Not far from Shimshal we found a thermal that took us up to 7960m, it would have been possible to exceed 8000m because we stopped before the base of the cloud but we didn't know our real altitude. (The instruments give in real time the GPS altitude compensated by the barometer, at very high altitude the data are necessarily distorted. Damien had 7600m and Antoine 7400m). We knew our real ceiling when we unloaded the tracks on a computer.
This is the second highest voluntary thermal flight in the history of paragliding after Antoine's flight on Broad Peak at 8157m.
We were 20m away from the world record of altitude gain. 

In the evening we sleep in 6100m on a glacier before joining Karimabad for the refuelling.

We collect a bag sent from Skardu with all the mountaineering equipment. The idea is to go paragliding to 6300m on the Spantik (7025m) to reach the summit on foot.
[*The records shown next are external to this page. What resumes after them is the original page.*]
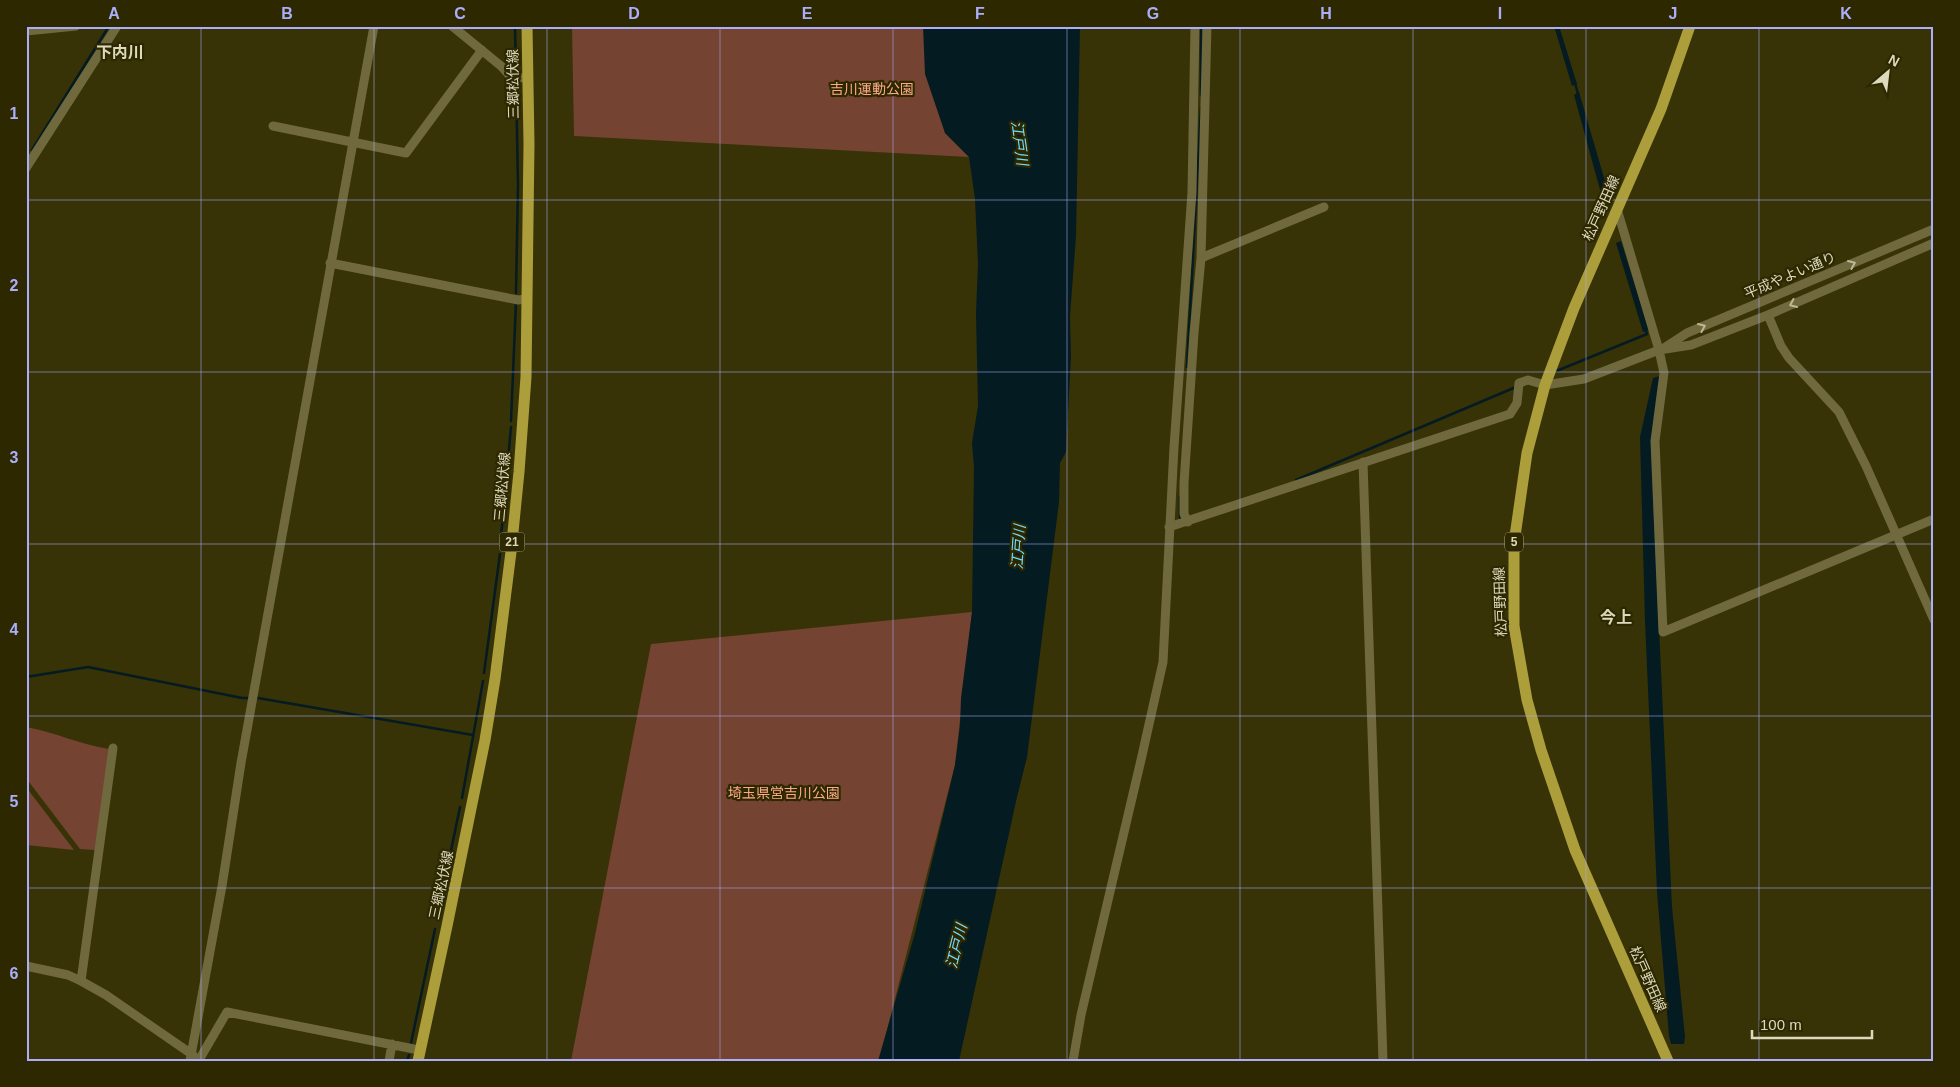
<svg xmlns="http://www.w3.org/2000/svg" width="1960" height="1087" viewBox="0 0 1960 1087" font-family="Helvetica,'Noto Sans JP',sans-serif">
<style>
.green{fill:#744331}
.water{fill:#041b22}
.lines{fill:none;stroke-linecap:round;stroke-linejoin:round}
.stream{stroke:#041b22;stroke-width:2.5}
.minor{stroke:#6f693d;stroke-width:9}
.major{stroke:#ac9e3b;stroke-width:11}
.oneway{stroke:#bbb797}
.grid{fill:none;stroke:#abaffb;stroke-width:1;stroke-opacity:0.55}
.labels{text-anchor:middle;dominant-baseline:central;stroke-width:4.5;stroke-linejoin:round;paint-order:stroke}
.shield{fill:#2e2800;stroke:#a8a484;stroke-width:1}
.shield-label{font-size:12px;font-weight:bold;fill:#dcd9bd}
.street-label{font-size:14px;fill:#dcd9bd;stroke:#2e2800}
.park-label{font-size:14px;fill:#fea989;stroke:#2e2800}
.water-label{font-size:15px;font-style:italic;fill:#70ddff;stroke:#2e2800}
.quarter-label{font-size:16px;font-weight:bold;fill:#dcd9bd;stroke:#2e2800}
.neatline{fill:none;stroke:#abaffb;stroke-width:2}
.grid-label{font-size:16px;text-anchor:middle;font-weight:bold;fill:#abaffb}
</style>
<rect width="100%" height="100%" fill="#383207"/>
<path class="green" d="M572,26H923L945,133L969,157L574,136Z
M972,612L955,765L879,1061H571L651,644Z
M26,727C55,732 81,745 109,749L95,850L80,849L26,778Z
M26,787L74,850L26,845Z"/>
<path class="water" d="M923,26H1080L1076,236L1070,316L1071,356L1066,452L1060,463L1059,502L1027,757L1017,797L959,1061H878L915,933L955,765L960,726L961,698L972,612L974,467L972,443L978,406L976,313L978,264L975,199L969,157L945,133L925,74Z
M1554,26H1559L1577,84L1572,86Z
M1579,92L1609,195L1602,197L1574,95Z
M1621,241L1649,330L1643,332L1616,243Z
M1660,376L1651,441L1654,520L1672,907L1685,1037L1684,1044H1671L1669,1036L1657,892L1645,621L1640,437L1653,378Z"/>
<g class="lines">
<path class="stream" d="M515,26L516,75
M1201,26V95
M516,80L518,185L516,293
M1575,83L1578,94
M32,150L109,26
M1187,367L1201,108
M1554,372L1647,334L1645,328
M511,421L516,302
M1296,480L1516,387
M1180,497V519L1182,520
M500,548L511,427
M484,673L500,554
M26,677L88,667L242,698H258L473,735
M462,798L483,681
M437,918L460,807
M411,1043L435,929
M407,1061L409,1055"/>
<path class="minor" d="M452,26L501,66L511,77L527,78
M26,31L76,26
M273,126L406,153L482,50
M26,168L117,26
M1617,209L1659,350L1664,373L1655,441L1663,632L1934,519
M1201,258L1324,207
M330,263L518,300L526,299
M1768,315L1781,346L1789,358L1839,412L1866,466L1934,620
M1664,348L1687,333L1934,229
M1363,462L1383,1061
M1188,522L1184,514V483L1194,333L1201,258L1207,26
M1169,527L1510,414L1517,403L1519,383L1528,380L1545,385L1584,379L1659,350L1691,345L1768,315L1934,243
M26,966L68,975L81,981L106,995L193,1055
M81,981L113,748
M199,1060L227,1012L419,1050
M190,1061L222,886L241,763L374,26
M389,1061L392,1044
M1073,1061L1081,1015L1141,760L1163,662L1174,447L1192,192L1195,26"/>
<path class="major" d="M418,1061L447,926L485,740L495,679L511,552L519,472L526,377L529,144L527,26
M1668,1061L1575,850L1541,750L1527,700L1514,626V543L1527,453L1545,385L1574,308L1661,109L1690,26"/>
</g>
<defs><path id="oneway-chevron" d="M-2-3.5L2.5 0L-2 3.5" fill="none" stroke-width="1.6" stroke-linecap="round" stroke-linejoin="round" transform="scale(1.25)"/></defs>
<g class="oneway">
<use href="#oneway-chevron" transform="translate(1852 264) rotate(-23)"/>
<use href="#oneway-chevron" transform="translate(1793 304) rotate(156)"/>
<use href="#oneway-chevron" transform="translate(1702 327) rotate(-23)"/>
</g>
<path class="grid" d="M201,26V1061M374,26V1061M547,26V1061M720,26V1061M893,26V1061M1067,26V1061M1240,26V1061M1413,26V1061M1586,26V1061M1759,26V1061M26,200H1934M26,372H1934M26,544H1934M26,716H1934M26,888H1934"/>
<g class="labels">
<g class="shield">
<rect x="499.5" y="532.5" width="25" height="19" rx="4"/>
<rect x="1505" y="532.5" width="18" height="19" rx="4"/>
</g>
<g class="shield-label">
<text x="512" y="542">21</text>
<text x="1514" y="542">5</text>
</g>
<g class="street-label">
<text transform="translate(513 84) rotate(-91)">三郷松伏線</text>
<text transform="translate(1601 208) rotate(-66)">松戸野田線</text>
<text transform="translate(1790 275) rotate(-23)">平成やよい通り</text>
<text transform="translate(502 487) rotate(-85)">三郷松伏線</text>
<text transform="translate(1500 602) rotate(-92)">松戸野田線</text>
<text transform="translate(441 885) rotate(-78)">三郷松伏線</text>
<text transform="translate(1648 979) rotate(66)">松戸野田線</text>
</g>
<g class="park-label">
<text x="872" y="89">吉川運動公園</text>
<text x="784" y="793">埼玉県営吉川公園</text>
</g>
<g class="water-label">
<text transform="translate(1020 143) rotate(82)">江戸川</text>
<text transform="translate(1018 547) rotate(-86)">江戸川</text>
<text transform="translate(956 946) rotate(-76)">江戸川</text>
</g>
<g class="quarter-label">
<text x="120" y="52">下内川</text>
<text x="1616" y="617">今上</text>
</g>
</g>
<rect width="1960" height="1087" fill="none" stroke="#2e2800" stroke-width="55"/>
<g transform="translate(1888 72) rotate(28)" stroke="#2e2800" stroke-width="4" paint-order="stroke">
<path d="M0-4L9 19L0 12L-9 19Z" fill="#dcd9bd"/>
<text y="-8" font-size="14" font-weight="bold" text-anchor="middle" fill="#dcd9bd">N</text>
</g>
<path d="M1752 1030v8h120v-8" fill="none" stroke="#dcd9bd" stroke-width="2.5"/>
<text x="1760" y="1030" font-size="15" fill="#dcd9bd" stroke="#2e2800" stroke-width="4" paint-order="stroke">100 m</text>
<rect x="28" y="28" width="1904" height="1032" class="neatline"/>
<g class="grid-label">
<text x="114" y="19">A</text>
<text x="287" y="19">B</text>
<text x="460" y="19">C</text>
<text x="634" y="19">D</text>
<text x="807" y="19">E</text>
<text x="980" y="19">F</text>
<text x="1153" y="19">G</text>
<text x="1326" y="19">H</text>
<text x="1500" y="19">I</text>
<text x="1673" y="19">J</text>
<text x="1846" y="19">K</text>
<text x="14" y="119">1</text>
<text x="14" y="291">2</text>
<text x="14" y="463">3</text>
<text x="14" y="635">4</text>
<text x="14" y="807">5</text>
<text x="14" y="979">6</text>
</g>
</svg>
Antoine envisages this part of the project despite the broken ankle and in agreement with the doctor, the mountaineering shoes play the role of plaster by immobilizing the ankle. There is only 700m of difference to walk to reach the top.
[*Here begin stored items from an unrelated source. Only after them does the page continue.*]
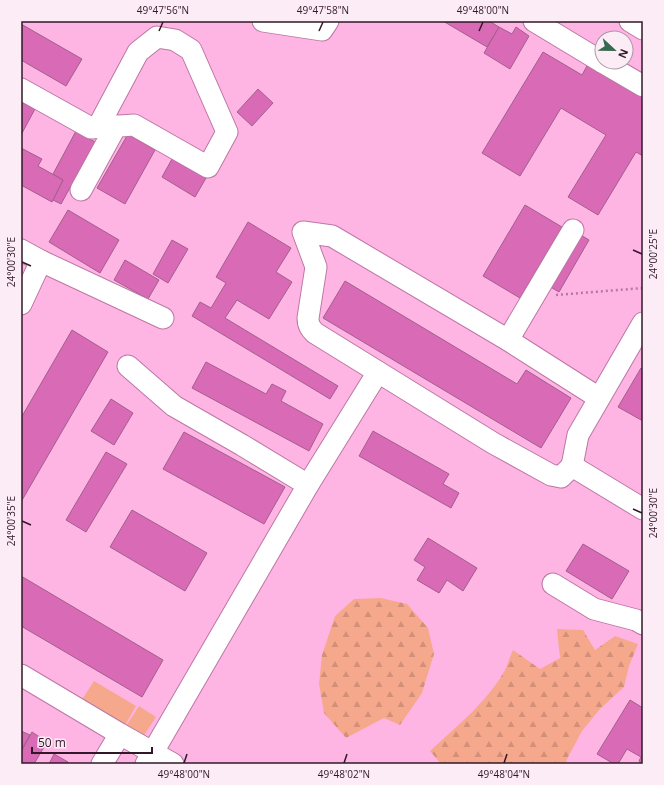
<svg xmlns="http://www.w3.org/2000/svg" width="664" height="785" font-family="'Open Sans',sans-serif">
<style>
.grass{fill:#f6a88c}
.forest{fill:url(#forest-firs)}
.building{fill:#d96ab6;stroke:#a25f8b}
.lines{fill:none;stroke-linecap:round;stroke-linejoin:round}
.minor-casing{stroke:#bc77a4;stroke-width:23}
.path{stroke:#b37a9e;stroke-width:2.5;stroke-dasharray:2 3;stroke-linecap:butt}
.minor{stroke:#fff;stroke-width:21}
.ticks{fill:none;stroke:#321729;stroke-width:1.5}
.neatline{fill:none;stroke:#321729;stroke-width:1.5}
.ticks-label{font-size:10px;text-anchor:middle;fill:#321729}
</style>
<defs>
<pattern id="forest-firs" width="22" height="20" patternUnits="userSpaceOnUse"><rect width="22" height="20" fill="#f6a88c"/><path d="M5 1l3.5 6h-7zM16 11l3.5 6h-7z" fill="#d39079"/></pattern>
</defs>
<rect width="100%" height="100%" fill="#ffb5e4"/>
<g class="grass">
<polygon points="94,681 136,706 124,727 81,701"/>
<polygon points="139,706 156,717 141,740 124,729"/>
</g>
<g class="forest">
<polygon points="381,598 407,604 428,628 434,654 422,693 400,725 384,718 346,738 324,713 319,684 322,655 335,616 354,599"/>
<path d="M 557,629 L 583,630 L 595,650 L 615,636 L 638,644 L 629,666 L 624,687 L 600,709 L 582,731 L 567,759 L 566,764 L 441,764 L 430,751 C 457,726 487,702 505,670 C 508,664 510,656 513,650 L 540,669 L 560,658 Z"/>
</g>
<g class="building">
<polygon points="443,21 489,21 499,27 487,47"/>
<polygon points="21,24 82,59 66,86 21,60"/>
<polygon points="499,27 512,34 516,27 529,36 510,69 484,53"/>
<polygon points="543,52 582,75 588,64 643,97 643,156 636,152 598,215 568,197 606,135 561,108 520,176 482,153"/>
<polygon points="258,89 273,103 252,126 237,112"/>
<polygon points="21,102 35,109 21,135"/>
<polygon points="76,131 95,142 61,204 53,200 63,180 53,174"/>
<polygon points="128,134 155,150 125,204 97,188"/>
<polygon points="21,148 42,159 38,166 63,180 52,202 21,185"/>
<polygon points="172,159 206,178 195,197 162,177"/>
<polygon points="525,205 562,227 520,298 483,276"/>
<polygon points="68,210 119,240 100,273 49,242"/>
<polygon points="248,222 291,248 276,272 292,282 269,319 237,300 225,318 338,386 330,399 192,316 200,302 211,308 226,283 216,277"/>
<polygon points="579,234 589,240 559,292 549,286"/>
<polygon points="172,240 188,249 168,283 153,274"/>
<polygon points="125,260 159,280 148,299 114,280"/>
<polygon points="345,281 517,384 526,370 571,398 541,448 323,318"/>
<polygon points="72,330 108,352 21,502 21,418"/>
<polygon points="206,362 266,394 272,384 286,391 281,401 323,424 309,451 192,388"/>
<polygon points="641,368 643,369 643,421 618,407"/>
<polygon points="111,399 133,413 114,445 91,431"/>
<polygon points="373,431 449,474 443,484 459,493 451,508 359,456"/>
<polygon points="184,432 285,487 264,524 163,469"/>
<polygon points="106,452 127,464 86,532 66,520"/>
<polygon points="132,510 207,553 185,591 110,547"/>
<polygon points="428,538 477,568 463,591 447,580 439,593 417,580 425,567 414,560"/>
<polygon points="583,544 629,571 612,599 566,571"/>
<polygon points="21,576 163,660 142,697 21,626"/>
<polygon points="630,700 643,708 643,764 639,761 641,757 627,749 618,764 614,764 597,754"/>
<polygon points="21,731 30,735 21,750"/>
<polygon points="32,732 47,742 34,764 21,764 21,752"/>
<polygon points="54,754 68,762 67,764 49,764"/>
</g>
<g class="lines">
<defs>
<g id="minor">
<polyline points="263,21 322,30 328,21"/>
<polyline points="534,21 602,62"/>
<polyline points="630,21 643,29"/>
<polyline points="602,62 643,86"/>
<polyline points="21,89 91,128 134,125 208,167 227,132 191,50 175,40 157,37 138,52 98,127"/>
<polyline points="81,190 116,126"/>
<polyline points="573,230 508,340 599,398"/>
<polyline points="21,250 41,261 21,304"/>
<polyline points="41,261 163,318"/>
<polyline points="643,323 578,435 572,466 643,509"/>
<path d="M 508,340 L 332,236 L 303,232 L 316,267 L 308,318 C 308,325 310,328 315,333 L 493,443 L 551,475 L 561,477 L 572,466"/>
<polyline points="128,366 174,406 242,445 308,485"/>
<polyline points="553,584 594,609 636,620 643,624"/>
<polyline points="21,675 120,734 173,764"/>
<polyline points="102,764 120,734"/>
<polyline points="146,764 308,485 378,372"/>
</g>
</defs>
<use href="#minor" class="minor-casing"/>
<polyline class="path" points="556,295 643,288"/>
<use href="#minor" class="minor"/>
</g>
<path class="ticks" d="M 159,31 L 163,22M 319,31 L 323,22M 479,31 L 483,22M 633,250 L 642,254M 22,262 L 31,266M 633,509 L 642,513M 22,521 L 31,525M 184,763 L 187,754M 344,763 L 347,754M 504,763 L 507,754"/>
<rect width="664" height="785" fill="none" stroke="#fbecf5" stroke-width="44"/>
<g transform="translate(614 50) rotate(112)"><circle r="19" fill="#fbecf5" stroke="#ab97a3"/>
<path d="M0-3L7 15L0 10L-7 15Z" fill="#346a50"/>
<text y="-6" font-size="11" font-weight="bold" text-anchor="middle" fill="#321729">N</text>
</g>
<path d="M32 747v6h120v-6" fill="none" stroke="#321729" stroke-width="2"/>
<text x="38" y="747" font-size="12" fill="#321729" stroke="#fbecf5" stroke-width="3" paint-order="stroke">50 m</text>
<rect x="22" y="22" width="620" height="741" class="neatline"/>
<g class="ticks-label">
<text x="163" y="14">49°47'56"N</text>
<text x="323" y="14">49°47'58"N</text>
<text x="483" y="14">49°48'00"N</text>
<text transform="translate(653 254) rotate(-90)" y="4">24°00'25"E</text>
<text transform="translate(11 262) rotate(-90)" y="4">24°00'30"E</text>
<text transform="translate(653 513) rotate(-90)" y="4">24°00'30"E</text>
<text transform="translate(11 521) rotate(-90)" y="4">24°00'35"E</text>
<text x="184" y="778">49°48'00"N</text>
<text x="344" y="778">49°48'02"N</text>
<text x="504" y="778">49°48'04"N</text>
</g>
</svg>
Bad weather makes us wait a week. During a small weather window we arrive to ask 6200m and we bivouac to 6500m in a snow mole and deep. We leave at night for the summit but bad weather arrives sooner than expected (24h). At 6:00 in the morning we are in 6900m, the wind blows strong and the snow begins to fall. The visibility is reduced to a few meters. It is no longer possible to take off in paragliding from the summit, we also renounce to simply go to the summit which is only 100m with the weather worsening. We are forced to spend another night on the mountain in 6500m.

Weather forecasts are bad for the next few days and snow is constantly falling, hypothetical takeoff in paragliding becomes tricky with almost 1m of soft snow. The descent on foot is not possible on this part of the mountain. Our food supplies and our health that degrades strongly (Antoine does a cerebral edema but remains lucid) forces us to take off as soon as possible to escape this trap. After 30 more hours of waiting, we take advantage of a good face wind to take off in the fog for an instrument flight. We get out of the clouds five kilometers farther, relieved. There are still 35 km of glide to land in the first village.

We are again blocked by bad weather at Karimabad for a week.

It is not possible for us to extend our visas which come to an end as agreed with the embassy. Pakistan still allows us a overstay without a 15-day visa.

At the first weather slot, we're heading south east. We fly over the Spantik (without landing this time) and make a 130 km flight. To the entrance of the Baltoro Glacier. The next day we go flying in the Baltoro with a time constraint and not to lay/walk because of the defective ankle. On the first weather slot we stop at Concordia at the foot of the Broad Peak the ceilings are not high enough to embark on the 8000m. This tracking allows us to evaluate the conditions, the snow is too supplied this year to consider trying the K2.

The second attempt goes better, we go up to 7600m on the Broad Peak (8051m) But the wind is too strong to continue and hope to find thermals. We have to give up the summit.

We have only a short time left before the end of our overstay and the weather is deteriorating. It is not possible to do a new test. We'll fly back to Skardu.

Altogether a trip of 1550km in flight Bivouac, mountaineering up to 6900m and a magical flight to 7960m which is the second highest in the world.